# Teks Sumber
########
Mohon tunggu...
Dani Ramdani
Dani Ramdani Mohon Tunggu... Lainnya - Ordinary people

Homo sapiens. Nulis yang receh-receh. Surel : daniramdani126@gmail.com

Selanjutnya

Tutup

Vox Pop Pilihan

Moncernya Karier Politik Kaesang dan Privillege Seorang Anak Presiden

27 September 2023   10:47 Diperbarui: 27 September 2023   10:51 188
+
Laporkan Konten
Laporkan Akun
Kompasiana adalah platform blog. Konten ini menjadi tanggung jawab bloger dan tidak mewakili pandangan redaksi Kompas.
Lihat foto
Kaesang Pangarep resmi menjadi Ketua Umum Partai Solidaritas Indonesia (PSI). | Foto: kompas.com

Siapa yang tidak mengenal Kaesang Pangarep? Putra bungsu Presiden Joko Widodo itu memang dikenal publik, khususnya anak muda. 

Kaesang memang cukup aktif di media sosial. Di YouTube, Kaesang memang cukup aktif membuat konten dan berkolaborasi dengan publik figur. 

Selain dikenal luas di media sosial, Kaesang juga dikenal sebagai pengusaha muda. Ia memiliki bisnis di bidang kuliner. Yang teranyar, tentu Kaesang merupakan salah satu pemegang saham klub Liga 1 Persis Solo. 

Sebagai seorang putra presiden, tentu Kaesang memiliki beberapa keuntungan. Khususnya akses yang ia miliki. Tidak heran, dengan ketenerannya, banyak partai politik yang mencoba merayunya untuk bertarung di Pilkada. 

Jodoh dengan PSI

Sebenarnya, jika kita telisik lebih jauh lagi, rumor Kaesang terjun ke dunia politik terjadi saat bulan Juni 2023. Saat itu, ramai baliho Kaesang yang akan ikut Pilwalkot Depok. 

Dalam baliho tersebut, Kaesang memakai baju putih dengan peci hitam. Tak lupa, partai yang mengusung adalah PSI. 

Dalam foto lain, Kaesang masih memakai kemeja putih sambil memegang bunga mawar yang belakangan menjadi kode nama bagi Kaesang. 

Kaesang pun mengaku menyuplai foto baliho yang tersebar di Depok pada PSI. Artinya, sudah ada persetujuan dari Kaesang sendiri. 

Dengan hadirnya baliho tersebut, maka rumor Kaesang terjun ke dunia politik kian kencang. Padahal, dalam beberapa kesempatan, Kaesang lebih memilih jadi pengusaha.
########
(Data)

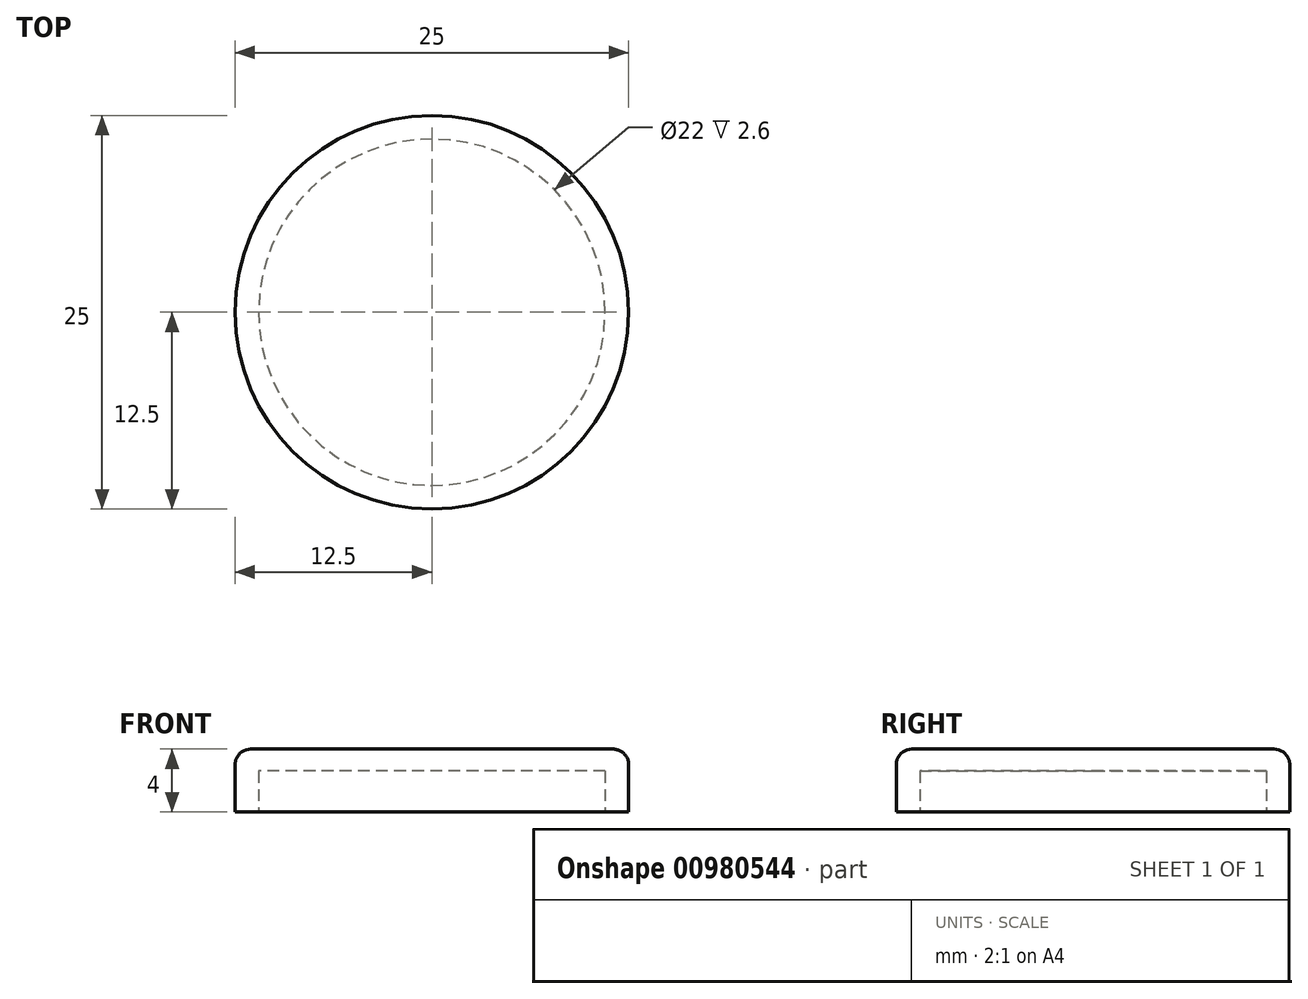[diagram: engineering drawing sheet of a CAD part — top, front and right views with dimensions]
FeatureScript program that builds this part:
annotation { "Feature Type Name" : "Feature", "Feature Type Description" : "" }
export const myFeature = defineFeature(function(context is Context, id is Id, definition is map)
    precondition{}
    {
        {
            var Q0;
            Q0=qCreatedBy(makeId("Top.planeOp"),FACE);
            var sketch = newSketch(context, id + "F0", { "sketchPlane" : qUnion([Q0])});
            skCircle(sketch, "E0", {"center": v(0, 0) * mm, "radius": 11 * mm});
            skCircle(sketch, "E1", {"center": v(0, 0) * mm, "radius": 12.5 * mm});
            skSolve(sketch);
        }
        {
            var Q0;
            Q0=makeQuery(id+"F0.imprint","IMPRINT",FACE,{"disambiguationData":[TD([[makeQuery(id+"F0.imprint","IMPRINT",EDGE,{"derivedFrom":sQuery(id+"F0.wireOp",EDGE,"E0")}),-1.0]])]});
            var Q1;
            Q1=makeQuery(id+"F0.imprint","IMPRINT",FACE,{"disambiguationData":[TD([[makeQuery(id+"F0.imprint","IMPRINT",EDGE,{"derivedFrom":sQuery(id+"F0.wireOp",EDGE,"E0")}),1.0]])]});
            extrude(context, id + "F1", {"entities" : qUnion([Q0, Q1]), "depth" : 4 * mm, "offsetDistance" : 25 * mm});
        }
        {
            var Q0;
            Q0=makeQuery(id+"F0.imprint","IMPRINT",FACE,{"disambiguationData":[TD([[makeQuery(id+"F0.imprint","IMPRINT",EDGE,{"derivedFrom":sQuery(id+"F0.wireOp",EDGE,"E0")}),1.0]])]});
            extrude(context, id + "F2", {"entities" : qUnion([Q0]), "operationType" : NewBodyOperationType.REMOVE, "depth" : 2.6 * mm, "offsetDistance" : 25 * mm});
        }
        {
            var Q0;
            Q0=makeQuery(id+"F1.opExtrude","CAP_EDGE",EDGE,{"disambiguationData":[OSD([sQuery(id+"F0.wireOp",EDGE,"E1")])],"isStart":false});
            fillet(context, id + "F3", {"entities" : qUnion([Q0]), "radius" : 1 * mm, "tangentPropagation" : true, "allowEdgeOverflow" : false});
        }
    });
########
# Yang Harus Dilakukan
Tulis ulang bagian teks tentang Kaesang dari "Selain dikenal luas" sampai "bertarung di Pilkada.", dan ganti kata "kuliner" dengan "makanan". Data tersebut sama sekali tidak digunakan di sini.

# Penyelesaian
Selain dikenal luas di media sosial, Kaesang juga dikenal sebagai pengusaha muda. Ia memiliki bisnis di bidang makanan. Yang teranyar, tentu Kaesang merupakan salah satu pemegang saham klub Liga 1 Persis Solo. 

Sebagai seorang putra presiden, tentu Kaesang memiliki beberapa keuntungan. Khususnya akses yang ia miliki. Tidak heran, dengan ketenerannya, banyak partai politik yang mencoba merayunya untuk bertarung di Pilkada.